Não é de hoje, mas pela movimentação presente, o fluxo cambial carreado para o Brasil passou a chamar a atenção. Faz tempo que isso já vem acontecendo e nos remete ao final do ano passado, desde quando o Bacen começou a acelerar a alta da Selic. Quando a taxa Selic estava em 2%, suspeitávamos que tinham ido muito longe no que tange a queda. Hoje, essa suspeita se tornou verdadeira.
Falava-se que o Bacen estava andando atrás da curva de juros. O Bacen não se fez de rogado e passou a elevar a taxa Selic, prevendo o estouro (longe) do teto da meta com a inflação oficial medida pelo IPCA de 10,06% em 2021, exigindo carta para o Conselho Monetário Nacional explicando o motivo do estouro. Taxa de câmbio deslocada, chuva em lugares errados, seca produzindo quebra de safra e gargalos na cadeia de insumos foram os motivos alegados.
Hoje, temos a taxa Selic em 10,75%, com expectativa de ficar perto de 12,50%/13% no final do ciclo, com reduções no final do ano podendo ser postergadas, ficando na dependência de muitos fatores, alguns que fogem do nosso controle, como possível invasão e guerra entre Rússia, Ucrânia e separatista, mas também a velocidade com que o FED e outros bancos centrais desenvolvidos possam imprimir nos próximos meses.
Na última sexta-feira, aparentemente, um dos mais importantes membros do FOMC (comitê de política monetária do FED), John Williams, de NY, deu o tom ao dizer que não via como fundamental iniciar com forte alta de 0,50%, que outros membros vinham defendendo.
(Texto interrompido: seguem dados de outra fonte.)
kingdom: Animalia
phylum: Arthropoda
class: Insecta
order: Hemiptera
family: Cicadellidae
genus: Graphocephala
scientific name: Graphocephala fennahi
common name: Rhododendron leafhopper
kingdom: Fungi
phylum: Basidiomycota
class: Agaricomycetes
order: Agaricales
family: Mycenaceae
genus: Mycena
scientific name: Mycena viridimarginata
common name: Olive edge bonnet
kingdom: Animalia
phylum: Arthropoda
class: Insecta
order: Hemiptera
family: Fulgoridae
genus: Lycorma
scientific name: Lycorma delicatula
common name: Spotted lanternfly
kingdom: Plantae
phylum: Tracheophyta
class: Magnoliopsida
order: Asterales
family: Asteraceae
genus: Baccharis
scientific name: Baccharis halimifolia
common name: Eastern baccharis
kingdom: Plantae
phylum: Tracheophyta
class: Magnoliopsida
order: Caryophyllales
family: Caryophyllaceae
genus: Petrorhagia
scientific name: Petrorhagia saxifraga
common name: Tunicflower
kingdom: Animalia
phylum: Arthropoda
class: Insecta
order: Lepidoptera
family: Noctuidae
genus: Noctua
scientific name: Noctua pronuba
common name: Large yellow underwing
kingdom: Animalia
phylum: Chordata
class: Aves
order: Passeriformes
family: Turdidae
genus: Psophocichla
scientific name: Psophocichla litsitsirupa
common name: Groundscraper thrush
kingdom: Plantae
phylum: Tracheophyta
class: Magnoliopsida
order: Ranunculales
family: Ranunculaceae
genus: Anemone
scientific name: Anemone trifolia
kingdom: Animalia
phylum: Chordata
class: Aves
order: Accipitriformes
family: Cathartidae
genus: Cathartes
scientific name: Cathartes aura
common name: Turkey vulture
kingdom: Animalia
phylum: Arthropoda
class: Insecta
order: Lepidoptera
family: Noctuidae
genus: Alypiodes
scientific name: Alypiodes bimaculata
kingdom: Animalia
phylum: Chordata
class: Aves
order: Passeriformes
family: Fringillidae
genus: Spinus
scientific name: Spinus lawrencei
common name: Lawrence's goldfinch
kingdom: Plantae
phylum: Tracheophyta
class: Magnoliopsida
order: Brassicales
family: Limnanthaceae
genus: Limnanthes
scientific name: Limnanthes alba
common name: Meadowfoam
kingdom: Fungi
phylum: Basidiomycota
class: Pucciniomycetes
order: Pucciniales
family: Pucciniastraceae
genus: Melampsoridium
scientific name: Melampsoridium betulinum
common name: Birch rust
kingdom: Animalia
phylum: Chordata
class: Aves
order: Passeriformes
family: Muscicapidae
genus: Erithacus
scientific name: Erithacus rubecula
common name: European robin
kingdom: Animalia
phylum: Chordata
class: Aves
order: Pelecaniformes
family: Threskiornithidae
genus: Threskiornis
Mas é certo que no mercado internacional se falava em três/quatro altas, enquanto hoje tem sido projetado que o FED possa fazer seis ou sete.
Na nossa visão, além dos problemas internos, onde o teto da meta de inflação tem sido sobrepujado pelas previsões de 6% ou 5,56%, de acordo com a pesquisa Focus mais recente (o teto é de 5%), vamos ter que ficar de olho na atuação dos principais bancos centrais. Aparentemente, o FED tem produzido discursos duros dos membros sobre alta dos juros e também sobre redução do tamanho dos ativos carregados, o que certamente acabaria por influenciar também a atuação do nosso Bacen.
Também é esperada nova alta de juros pelo BOE (BC inglês), enquanto o BCE (BC europeu) começa a reduzir a compra de títulos no mercado, antes de pensar em elevar juros. Lá, há situações díspares entre países, o que justifica a prudência, mas o Bundesbank (Alemanha) já fez, na semana que passou, a colocação de títulos com taxa positiva para cinco anos, fato que não aconteceu nos últimos quatro anos. Como temos dito, a situação mais tranquila está no BOJ (BC japonês), com cheque em branco para compra de ativos, e no PBOC (BC chinês), que manteve taxa de juros dos títulos estabilizada.
Enquanto o mundo começa a projetar os juros futuros de melhor equilíbrio, o Brasil vai capturando fluxo de recursos decorrente de ser a segunda maior taxa de juros entre os emergentes, com a taxa real ao redor de 8% (neutra de 4%) e dando chance para montagens de operações estruturadas e de carry trade. Basta ver a entrada divulgada pelo Bacen até 11/02, de US$ 5,08 bilhões, sendo que o fluxo pelo canal financeiro foi de US$ US$ 4,55 bilhões (no ano, US$ 6,6 bilhões). Na Bovespa então, o fluxo de ingresso líquido produzido pelos investidores estrangeiros está em R$ 53,7 bilhões em 2022 (até 17/02), sendo que, em fevereiro, até essa data, já ingressaram R$ 21,2 bilhões, basicamente concentrados em ações de empresas de valor, líderes do mercado e exportadoras de commodities.
Isso reforça que o Bacen terá que ficar com “um olho no gato e outro no peixe” para que não haja brusca inversão de fluxo mais para frente, principalmente se as disputas e as polarizações de campanha para presidente se intensificarem.
Claramente, o momento é de valorização do real frente ao dólar, mas esse movimento pode não ser tão longo, dependendo dos mercados e bancos centrais no exterior e de nossas idiossincrasias.